* [Exercise details]: The result should be every line in the data below that carries the string "number".

* [Excerpted records]:

——

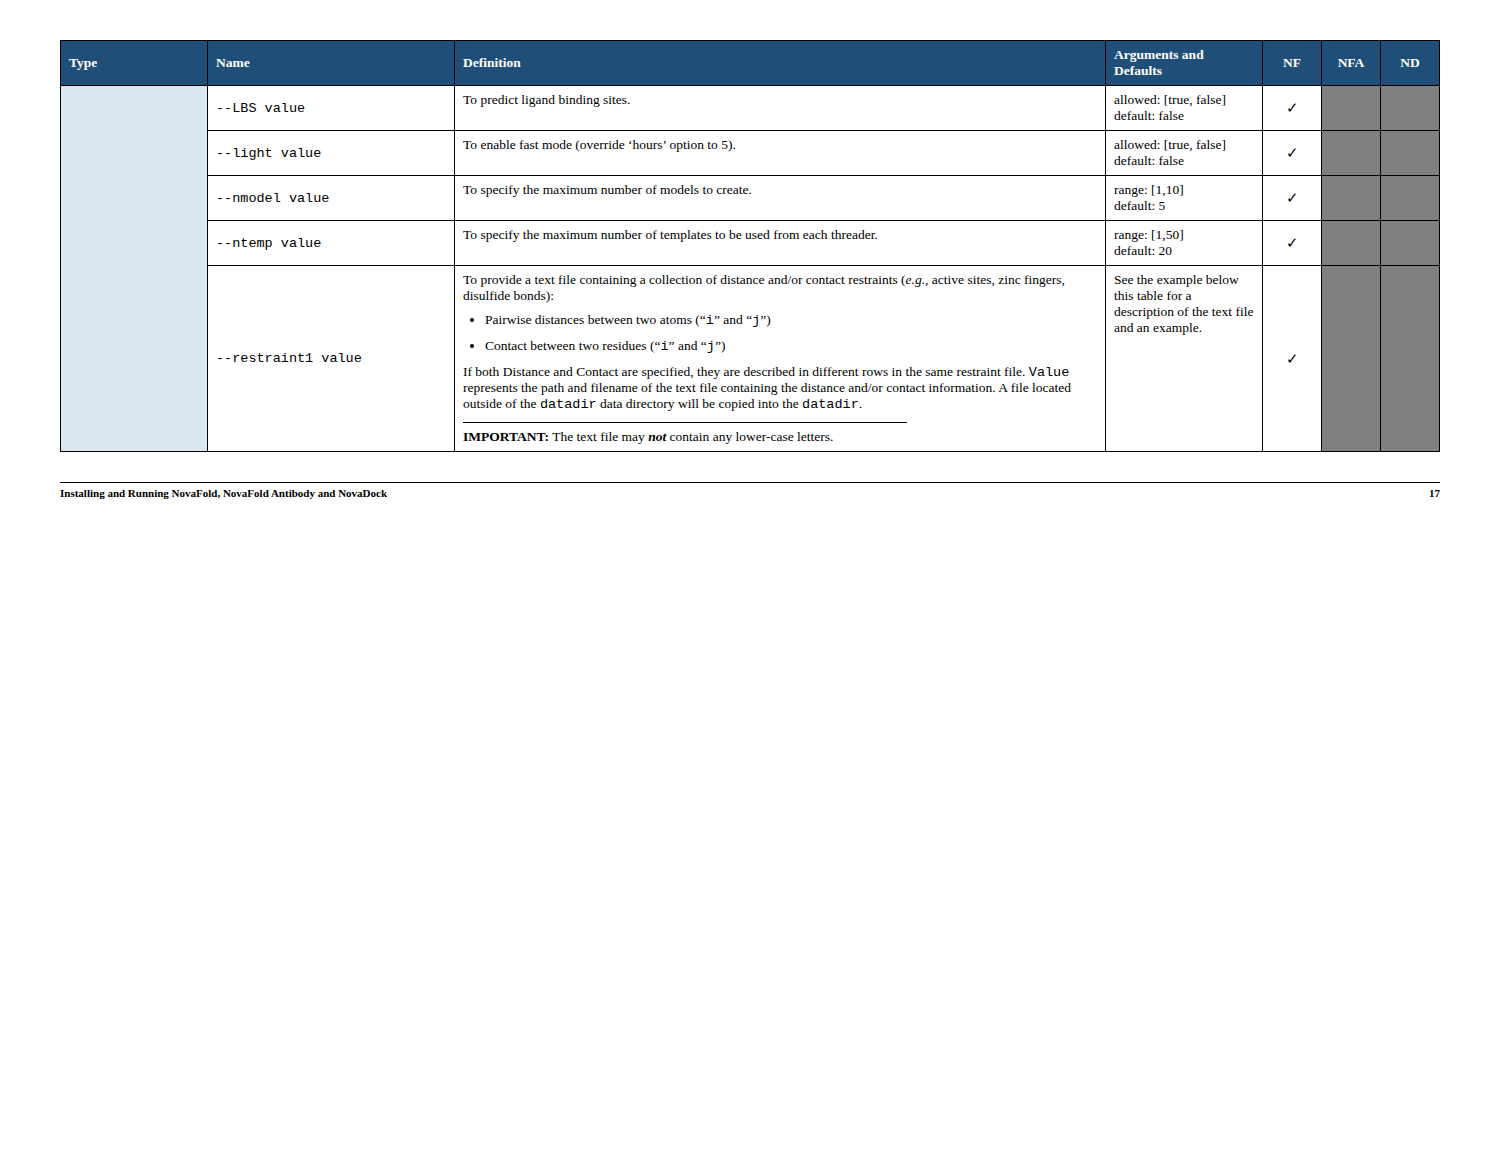| Type | Name | Definition | Arguments and Defaults | NF | NFA | ND |
| --- | --- | --- | --- | --- | --- | --- |
| | --LBS value | To predict ligand binding sites. | allowed: [true, false] default: false | ✓ | | |
| --light value | To enable fast mode (override ‘hours’ option to 5). | allowed: [true, false] default: false | ✓ | | |
| --nmodel value | To specify the maximum number of models to create. | range: [1,10] default: 5 | ✓ | | |
| --ntemp value | To specify the maximum number of templates to be used from each threader. | range: [1,50] default: 20 | ✓ | | |
| --restraint1 value | To provide a text file containing a collection of distance and/or contact restraints ( e.g. , active sites, zinc fingers, disulfide bonds): Pairwise distances between two atoms (“ i ” and “ j ”) Contact between two residues (“ i ” and “ j ”) If both Distance and Contact are specified, they are described in different rows in the same restraint file. Value represents the path and filename of the text file containing the distance and/or contact information. A file located outside of the datadir data directory will be copied into the datadir . IMPORTANT: The text file may not contain any lower-case letters. | See the example below this table for a description of the text file and an example. | ✓ | | |
Installing and Running NovaFold, NovaFold Antibody and NovaDock 17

——

* [Written answer]:
| --nmodel value | To specify the maximum number of models to create. | range: [1,10] default: 5 | ✓ | | |
| --ntemp value | To specify the maximum number of templates to be used from each threader. | range: [1,50] default: 20 | ✓ | | |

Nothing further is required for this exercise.